Logical Anomaly Detection: Composition map segmentation exploits DINOv2 self-supervised embeddings, clustering, and mask proposal fusion (SAM-HQ) to create semantic part maps; these are processed by UNet discriminative networks and Mahalanobis anomaly scoring in multi-branch architectures (Fučka et al., 2 Sep 2025).
SLAM and Multi-modal Fusion: In planetary environments, DINOv2+SALAD screens visual candidates for pose estimation, fusing with geometric LiDAR descriptors for reliable loop closures without GNSS (Gonzalez et al., 7 Nov 2025). Compared to raw DINOv2, SALAD's OT assignment yields more interpretable, discriminative correspondences.

A plausible implication is that SALAD’s entropic regularization and dustbin mechanism offer generalizable pooling for any task requiring compact, context-weighted descriptors from foundation model features.

7. Limitations and Ongoing Developments

SALAD’s assignment matrix assumes mass conservation and may be sensitive to cluster number $M$ and regularization parameter $\varepsilon$ ; optimal settings vary by domain and data regime. For highly imbalanced or noisy inputs, dustbin assignment may be crucial. In low-data medical regimes, domain-adaptive DINOv2 pretraining is proposed for further gains (Rafsani et al., 15 Sep 2025).
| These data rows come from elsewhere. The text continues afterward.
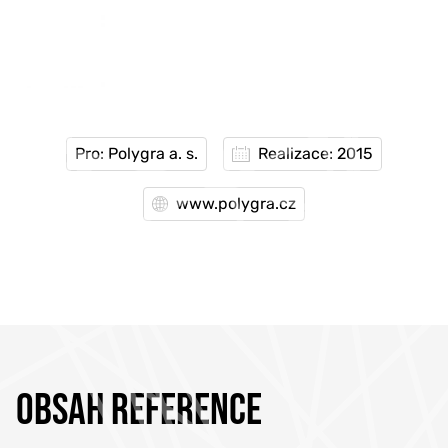
Pro: Polygra a. s.
Realizace: 2015
www.polygra.cz
OBSAH REFERENCE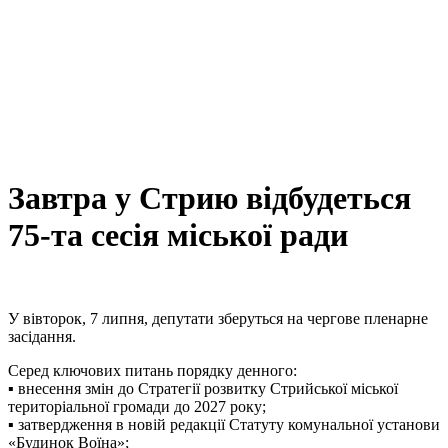
Завтра у Стрию відбудеться
75-та сесія міської ради
У вівторок, 7 липня, депутати зберуться на чергове пленарне
засідання.
Серед ключових питань порядку денного:
▪ внесення змін до Стратегії розвитку Стрийської міської
територіальної громади до 2027 року;
▪ затвердження в новій редакції Статуту комунальної установи
«Будинок Воїна»;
Retraining cluster centers on small target sets generally degrades performance, suggesting the generality of large foundation-model pretraining (Gonzalez et al., 7 Nov 2025). Integration with multimodal (e.g., PET, clinical scores) or hierarchical attention is suggested for future work.

SALAD’s interchangeability for attention pooling, VLAD-style aggregation, or Mahalanobis scoring enables flexible architectures for anomaly detection, classification, or retrieval. The combination of DINOv2 and SALAD currently sets a standard for single-stage visual representation in diverse, challenging domains.